Medler's was once an enormous scrapyard located in Norfolk but was largely cleared out when scrap metal prices peaked in the early 2000s. The drop in prices meant the rest wasn't worth dragging out the undergrowth and what has been left is a collection of mostly ruined cars, commercial vehicles and buses from the 1930s up to the 1970s as well as a few tumbledown buildings which is only a fraction of what was once there (find the place on Google Earth and dial the map back to 1999 for a window into what it once looked like!).
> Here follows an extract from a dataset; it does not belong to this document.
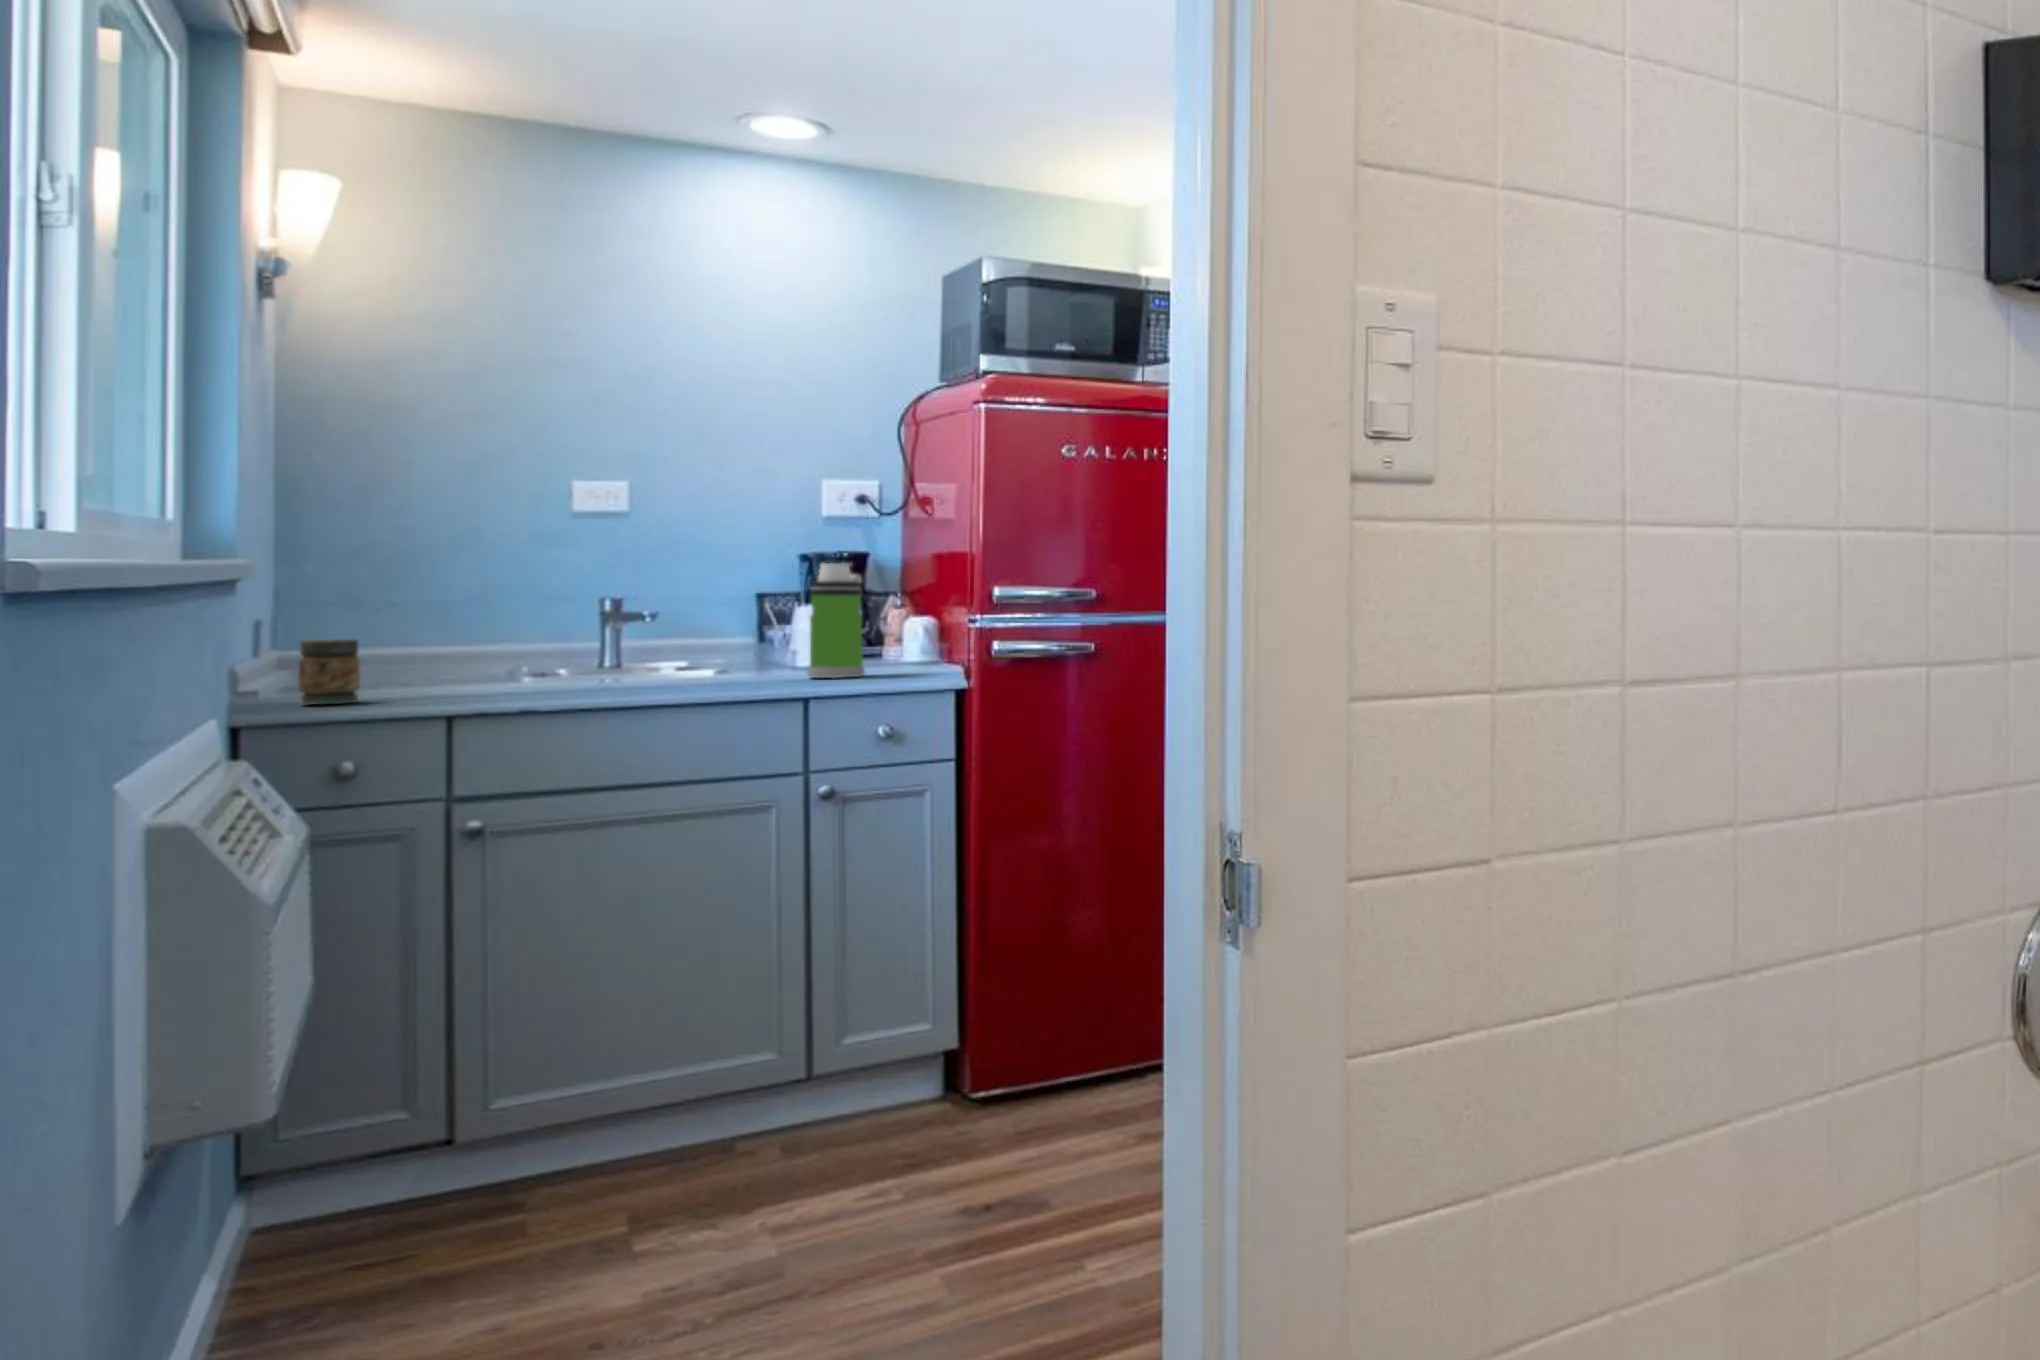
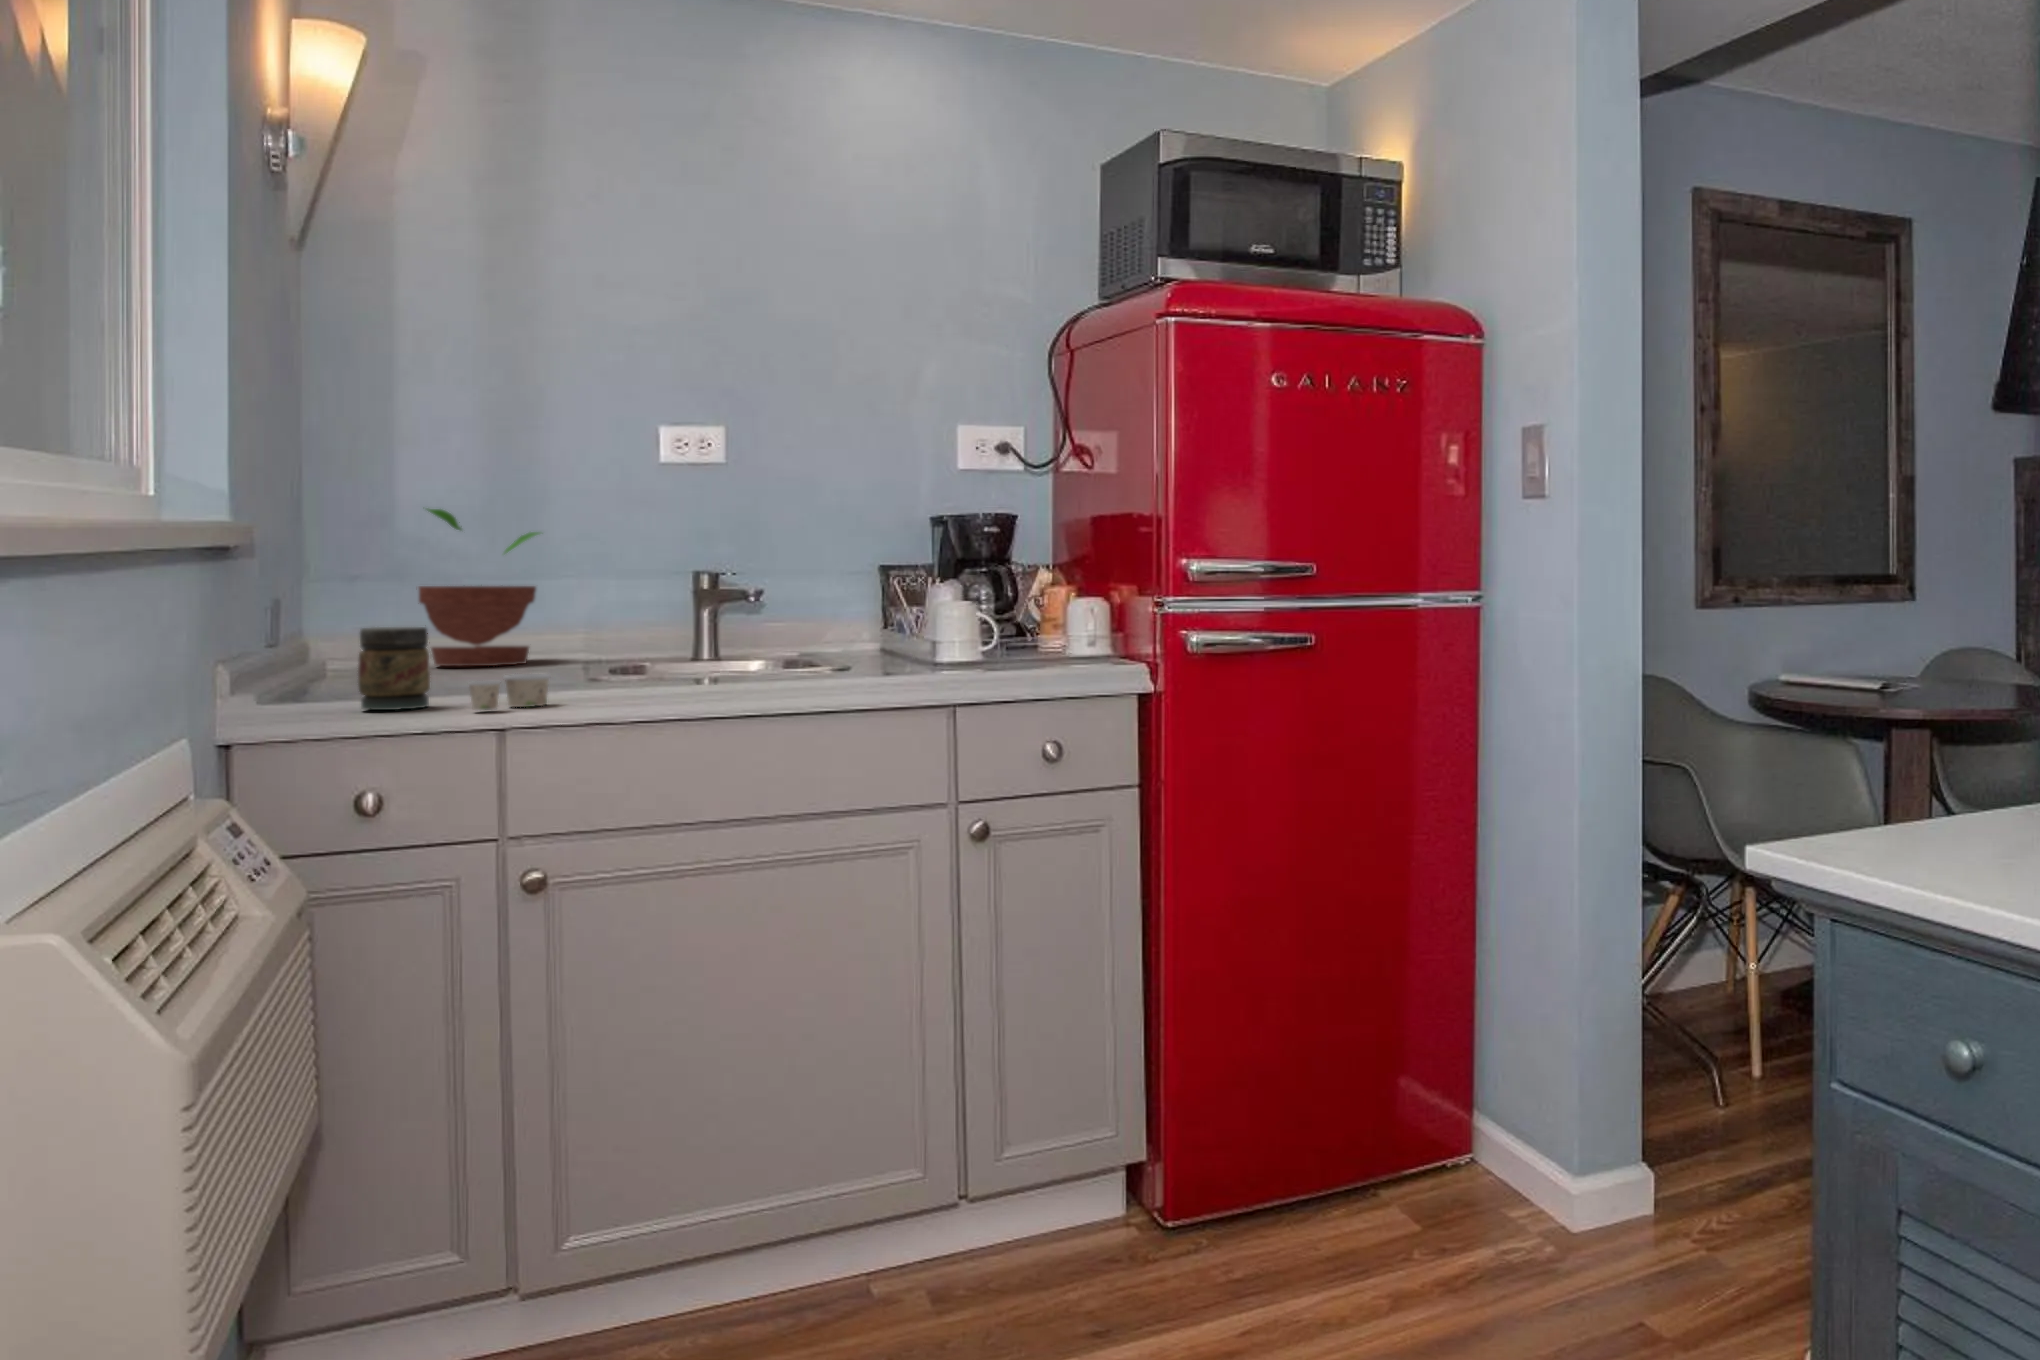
potted plant: none [355,527,467,674] -> present [419,509,540,666]
water bottle: present [807,563,865,678] -> none [960,529,1030,677]
paper cup: none [391,676,462,704] -> present [469,674,550,710]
Whilst we were there we bumped into a couple of guys who used to work there, which is funny because according to Mikeymutt he has never seen anyone else there in all his trips! They were fine with us wandering around taking photos though which was nice.



































































Thanks for looking, more here https://www.flickr.com/photos/mookie427/sets/72157683989842126 ​


----------



## thorfrun (May 21, 2017)

Love the tree growing around the tyre, nice one


----------



## The_Derp_Lane (May 21, 2017)

Still need to visit this place myself. Nice pics.


----------



## prettyvacant71 (May 21, 2017)

Oh now I could spend far too long in a place like this!

Soooo many different angles, fantastic pics! The van with half a tyre in the ground love it! The tree eating the other tyre Id go there just to see that lol

Yep I must google this one, your pics have made me want to go, thanks!


----------



## HughieD (May 21, 2017)

Nearly went there last time I was down that way but was just a bit too far of a round trip. Good work Mook.


----------



## jsp77 (May 22, 2017)

Some great stuff left there, shame to see them all rotting away.


----------



## Mikeymutt (May 22, 2017)

Great set moister.six times I have been as it's only up the road.I have often gone for woodland shots there too.I see something different everytime


----------